DOCUMENT EXCERPT Block Start

Tech Funding News2d ago

Anthropic and OpenAI are closing in on European AI companies as they cement their presence in the UK, forcing startups to reevaluate salaries and benefits to keep talent, according to investors.

Anthropic is set to open an 800-person office space in London, per CNBC, suggesting a dramatic expansion of its existing 200-strong UK team.

US companies tend to pay more and offer equity to employees, which still isn't commonplace in Europe.

"I do think it will push on salaries in the UK, and our portfolio companies will have to be prepared to go up against some of the big packages these companies can dangle," Dinika Mahtani, partner at Cherry Ventures, tells Tech Funding News.

"The allure of equity in a generational company will be hard to beat, so smaller companies will need to get more creative and competitive."

Anthropic lined up an up to $6 billion employee share sale at a $350 billion valuation in February, according to Bloomberg -- potentially making eligible staffers millionaires. Share buy-backs are a way for employees to cash in their equity without having to wait for an exit, though Anthropic is widely expected to go public this year.

Earlier this month, the company introduced its most advanced AI model yet -- prompting security concerns. It caused an investment frenzy, and VCs looked to cut it cheques at a $800 billion valuation, according to Business Insider.

OpenAI, last valued at $852 billion, is also expected to float this year. The company recently announced its first permanent UK office, driving further demand for talent.

Europe's AI darling Mistral, one of few foundational model plays on the continent, was last valued at $14 billion.

The ChatGPT-maker will set up shop in King's Cross, according to CNBC. The area is already home to Big Tech firms like Google DeepMind and Meta, as well as buzzy AI names synthetic video startup Synthesia and autonomous car company Wayve.

It is unclear where Anthropic's new office will be. The company did not immediately respond to TFN's request for comment.

Mahtani says that the Anthropic's expansion was "inevitable" due to London's talent pool and competitiveness.

The company has 52 open roles in the British capital, according to its careers page at the time of writing. It also has a presence in Ireland and Paris, where it is also hiring, though at smaller scales.

DOCUMENT EXCERPT Block End
DATA SHOWN Block Start

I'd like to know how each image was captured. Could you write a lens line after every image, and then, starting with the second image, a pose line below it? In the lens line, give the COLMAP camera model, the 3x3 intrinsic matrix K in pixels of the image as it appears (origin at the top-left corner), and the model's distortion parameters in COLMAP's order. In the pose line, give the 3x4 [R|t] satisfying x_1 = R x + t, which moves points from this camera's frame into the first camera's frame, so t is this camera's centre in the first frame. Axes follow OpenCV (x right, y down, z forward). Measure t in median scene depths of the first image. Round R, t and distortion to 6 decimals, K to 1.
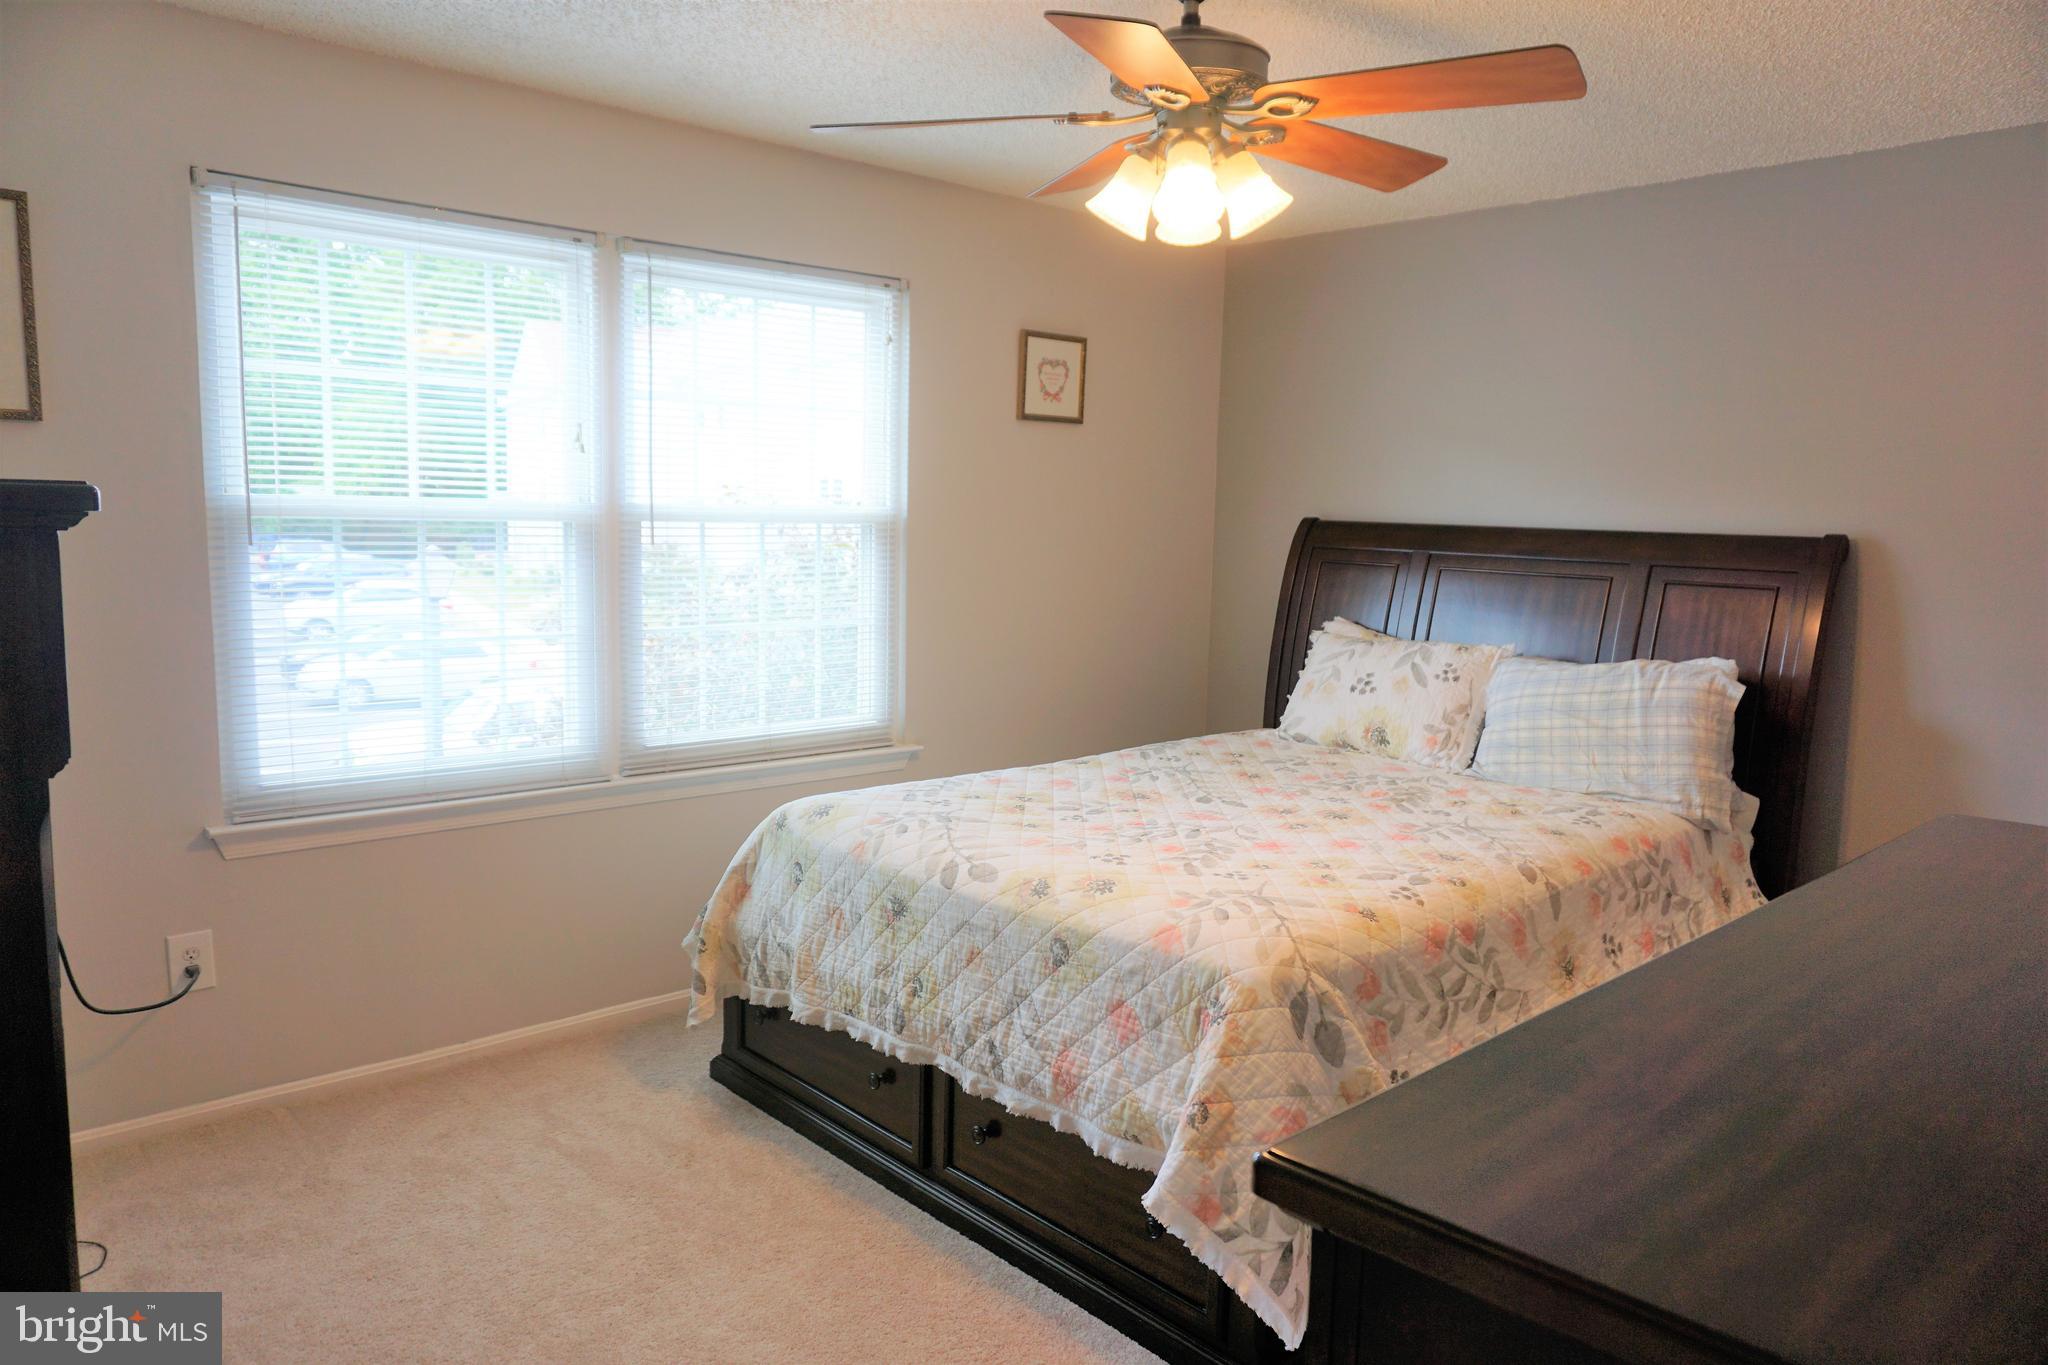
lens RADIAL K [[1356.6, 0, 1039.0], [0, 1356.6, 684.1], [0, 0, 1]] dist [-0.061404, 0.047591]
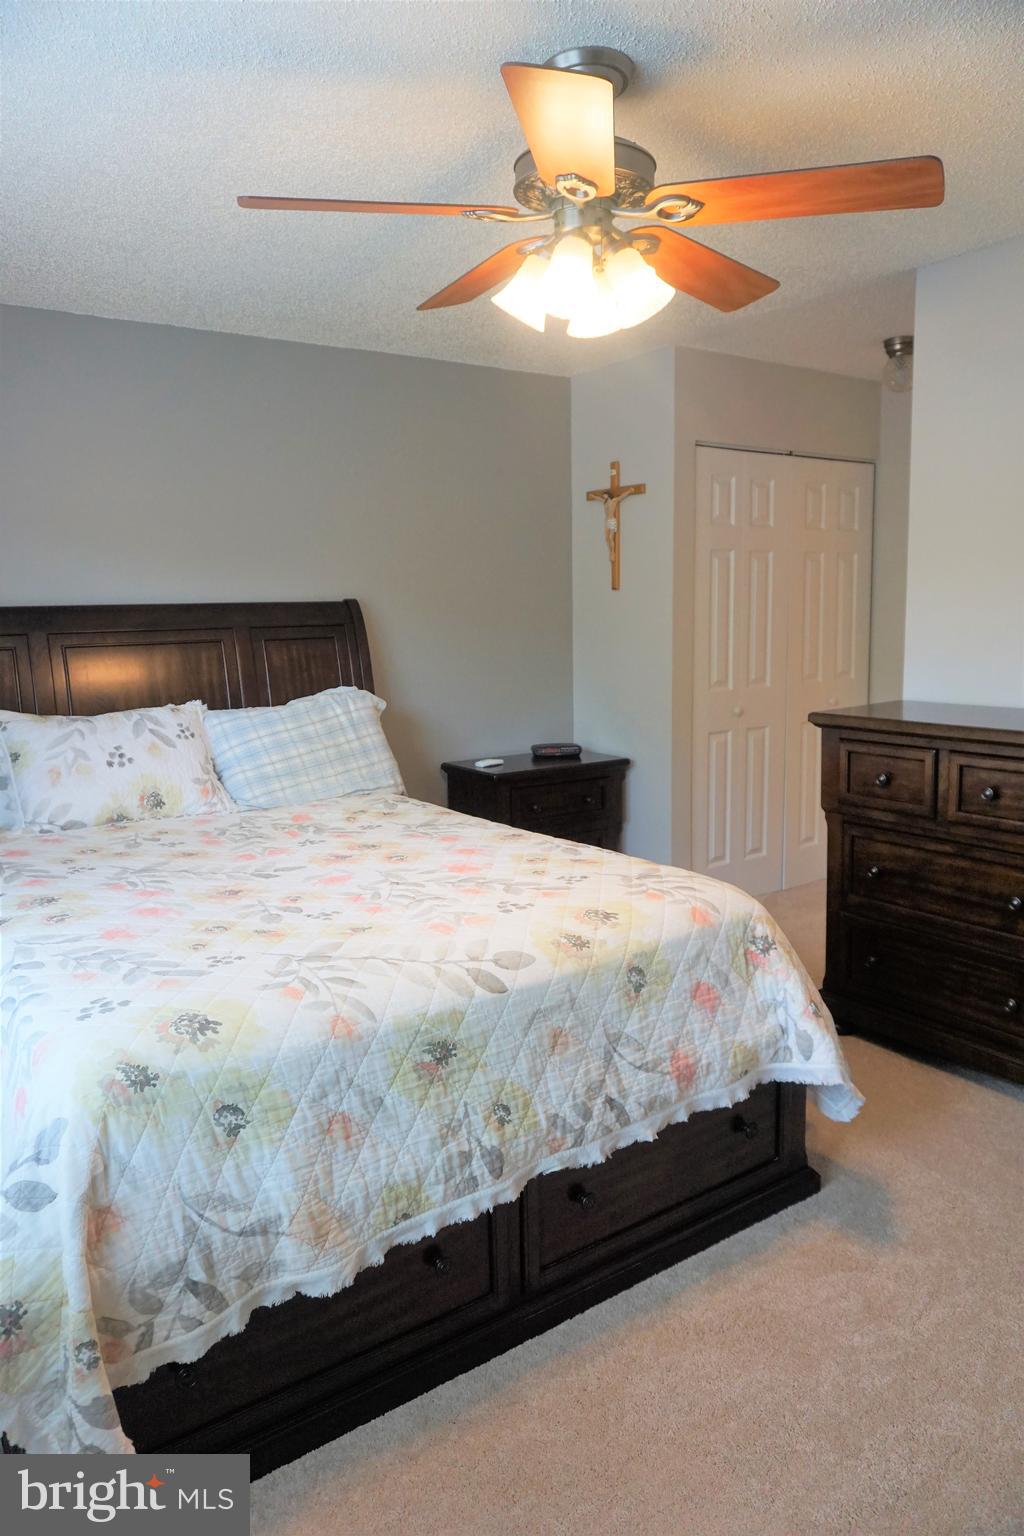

DATA SHOWN Block End

**THE PROBLEM:** Extend the news article about Anthropic and OpenAI expanding in the UK, picking up after its closing sentence on hiring in Ireland and Paris. The lines above play no part in what is asked here.

**ANSWER TO THE EXERCISE:**
Ekaterina Almasque, cofounding partner growth stage firm BlankPage Capital, told TFN these companies will "provide a powerful training platform for potential future founders" that will help to spawn a new generation of AI-native companies.

International talent could also be lured to London as a result, which is "a crucial factor for creating an even stronger AI industry in the UK."

"This is similar to how frontier research in the UK, followed by the presence of Intel and other silicon technologies companies, helped to shape the semiconductor industry in the UK," Almasque says. In return, it gave rise to ARM, Graphcore and other domestic startups working on quantum, optical and other novel computing architectures, she adds.

US AI companies are no doubt eyeing European companies' market share as well as staffers. Anthropic is reportedly building a vibe-coding competitor to Europe's Lovable, for instance.

"Clearly the frontier labs want to and need to go more vertical to capture more value and improve their margin profiles, and vibe-coding is the most natural place for them to start," says Samir Kumar, a general partner at Touring Capital.

"It would behoove platforms like Lovable to consider switching to open source models where there isn't a conflict of incentives."

The UK's push for sovereign AI capabilities is a boon for the industry, while the government reportedly courted Anthropic, per the FT. It is unclear whether Anthropic will invest in its own data centres on British soil. Historically it hasn't built its own facilities, but last year announced a $50 billion strategy to do so in the US.

OpenAI paused plans for its AI infrastructure project, Stargate UK, which was designed in partnership with Nvidia and Nscale to bolster the country's sovereign compute capacity.